> Task goal
Copy every entry exactly as it reads and exclude whatever pictures appear.

### Dataset extract ###

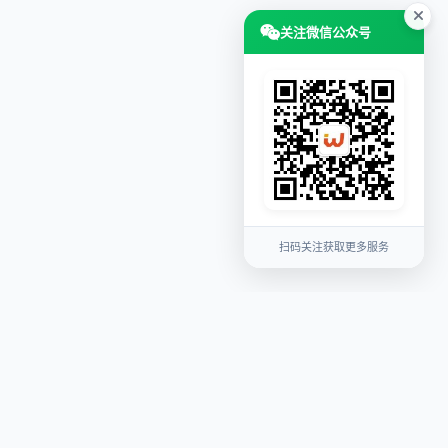
关注微信公众号
扫码关注获取更多服务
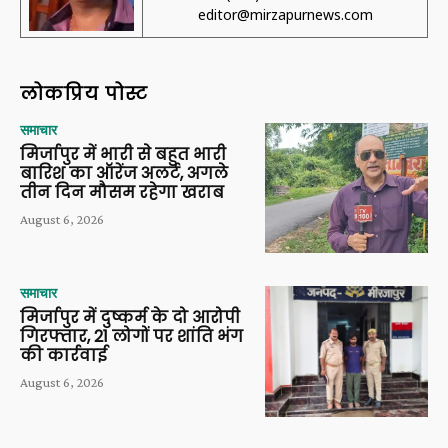
editor@mirzapurnews.com
लोकप्रिय पोस्ट
समाचार
मिर्जापुर में भारी से बहुत भारी
बारिश का ऑरेंज अलर्ट, अगले
तीन दिन मौसम रहेगा खराब
August 6, 2026
समाचार
मिर्जापुर में दुष्कर्म के दो आरोपी
गिरफ्तार, 21 लोगों पर शांति भंग
की कार्रवाई
August 6, 2026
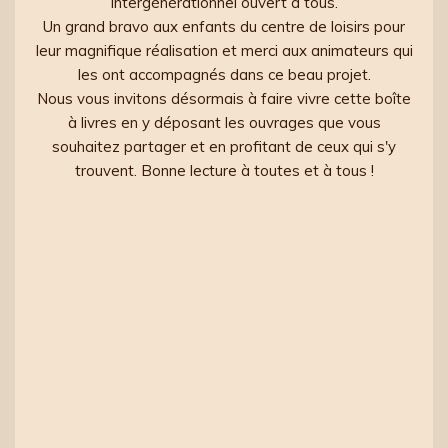
intergénérationnel ouvert à tous.
Un grand bravo aux enfants du centre de loisirs pour
leur magnifique réalisation et merci aux animateurs qui
les ont accompagnés dans ce beau projet.
Nous vous invitons désormais à faire vivre cette boîte
à livres en y déposant les ouvrages que vous
souhaitez partager et en profitant de ceux qui s'y
trouvent. Bonne lecture à toutes et à tous !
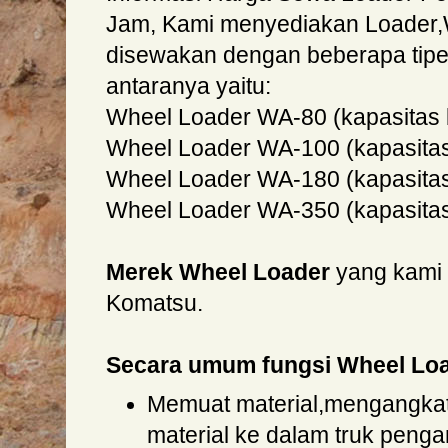
Jam, Kami menyediakan Loader,
disewakan dengan beberapa tipe 
antaranya yaitu:
Wheel Loader WA-80 (kapasitas b
Wheel Loader WA-100 (kapasitas
Wheel Loader WA-180 (kapasitas 
Wheel Loader WA-350 (kapasitas 
Merek Wheel Loader
yang kami
Komatsu.
Secara umum fungsi Wheel Lo
Memuat material,mengangka
material ke dalam truk penga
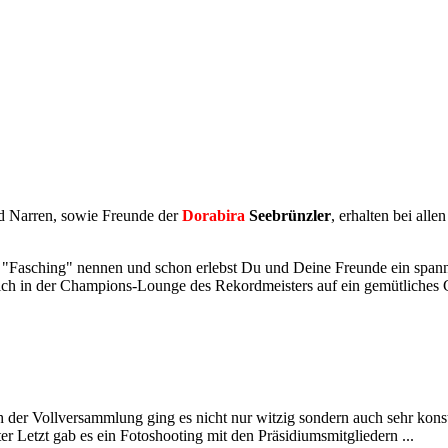
nd Narren, sowie Freunde der
Dorabira
Seebrünzler
, erhalten bei al
 "Fasching" nennen und schon erlebst Du und Deine Freunde ein span
sich in der Champions-Lounge des Rekordmeisters auf ein gemütliches
ch der Vollversammlung ging es nicht nur witzig sondern auch sehr kon
ter Letzt gab es ein Fotoshooting mit den Präsidiumsmitgliedern ...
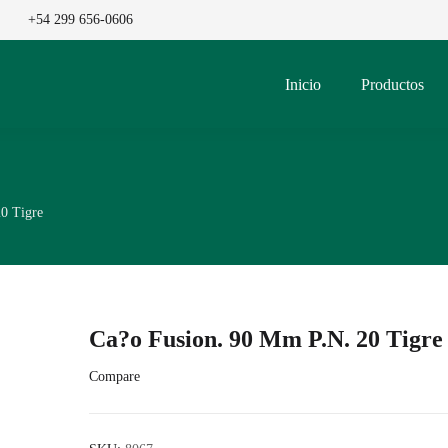
+54 299 656-0606
Inicio
Productos
0 Tigre
Ca?o Fusion. 90 Mm P.N. 20 Tigre
Compare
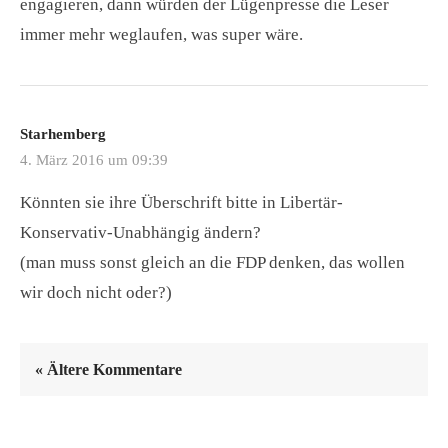
engagieren, dann würden der Lügenpresse die Leser
immer mehr weglaufen, was super wäre.
Starhemberg
4. März 2016 um 09:39
Könnten sie ihre Überschrift bitte in Libertär-
Konservativ-Unabhängig ändern?
(man muss sonst gleich an die FDP denken, das wollen
wir doch nicht oder?)
« Ältere Kommentare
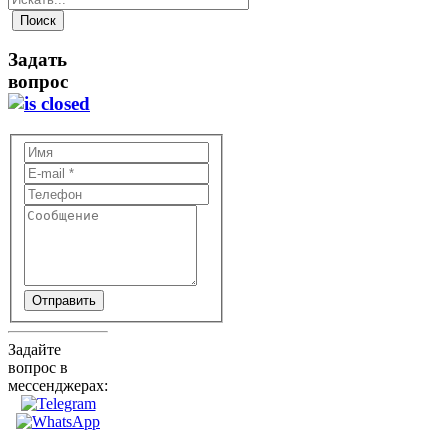
Задать
вопрос
Отправить
Задайте
вопрос в
мессенджерах:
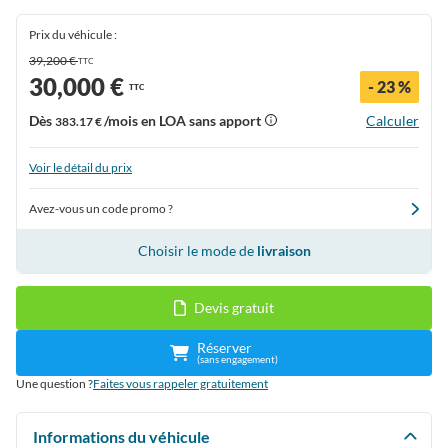
Prix du véhicule :
39,200 €
TTC
30,000 €
- 23 %
TTC
Dès
/mois en LOA sans apport
Calculer
383.17 €
Voir le détail du prix
Avez-vous un code promo ?
Choisir le mode de
livraison
Devis gratuit
Réserver
(sans engagement)
Une question ?
Faites vous rappeler gratuitement
Informations du véhicule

###

> Exercise output
关注微信公众号
扫码关注获取更多服务
editor@mirzapurnews.com
लोकप्रिय पोस्ट
समाचार
मिर्जापुर में भारी से बहुत भारी
बारिश का ऑरेंज अलर्ट, अगले
तीन दिन मौसम रहेगा खराब
August 6, 2026
समाचार
मिर्जापुर में दुष्कर्म के दो आरोपी
गिरफ्तार, 21 लोगों पर शांति भंग
की कार्रवाई
August 6, 2026
intergénérationnel ouvert à tous.
Un grand bravo aux enfants du centre de loisirs pour
leur magnifique réalisation et merci aux animateurs qui
les ont accompagnés dans ce beau projet.
Nous vous invitons désormais à faire vivre cette boîte
à livres en y déposant les ouvrages que vous
souhaitez partager et en profitant de ceux qui s'y
trouvent. Bonne lecture à toutes et à tous !
Jam, Kami menyediakan Loader,
disewakan dengan beberapa tipe 
antaranya yaitu:
Wheel Loader WA-80 (kapasitas b
Wheel Loader WA-100 (kapasitas
Wheel Loader WA-180 (kapasitas 
Wheel Loader WA-350 (kapasitas 
Merek Wheel Loader
yang kami
Komatsu.
Secara umum fungsi Wheel Lo
Memuat material,mengangka
material ke dalam truk penga
nd Narren, sowie Freunde der
Dorabira
Seebrünzler
, erhalten bei al
 "Fasching" nennen und schon erlebst Du und Deine Freunde ein span
sich in der Champions-Lounge des Rekordmeisters auf ein gemütliches
ch der Vollversammlung ging es nicht nur witzig sondern auch sehr kon
ter Letzt gab es ein Fotoshooting mit den Präsidiumsmitgliedern ...
+54 299 656-0606
Inicio
Productos
0 Tigre
Ca?o Fusion. 90 Mm P.N. 20 Tigre
Compare
engagieren, dann würden der Lügenpresse die Leser
immer mehr weglaufen, was super wäre.
Starhemberg
4. März 2016 um 09:39
Könnten sie ihre Überschrift bitte in Libertär-
Konservativ-Unabhängig ändern?
(man muss sonst gleich an die FDP denken, das wollen
wir doch nicht oder?)
« Ältere Kommentare
Задать
вопрос
Отправить
Задайте
вопрос в
мессенджерах:
Prix du véhicule :
39,200 €
TTC
30,000 €
- 23 %
TTC
Dès
/mois en LOA sans apport
Calculer
383.17 €
Voir le détail du prix
Avez-vous un code promo ?
Choisir le mode de
livraison
Devis gratuit
Réserver
(sans engagement)
Une question ?
Faites vous rappeler gratuitement
Informations du véhicule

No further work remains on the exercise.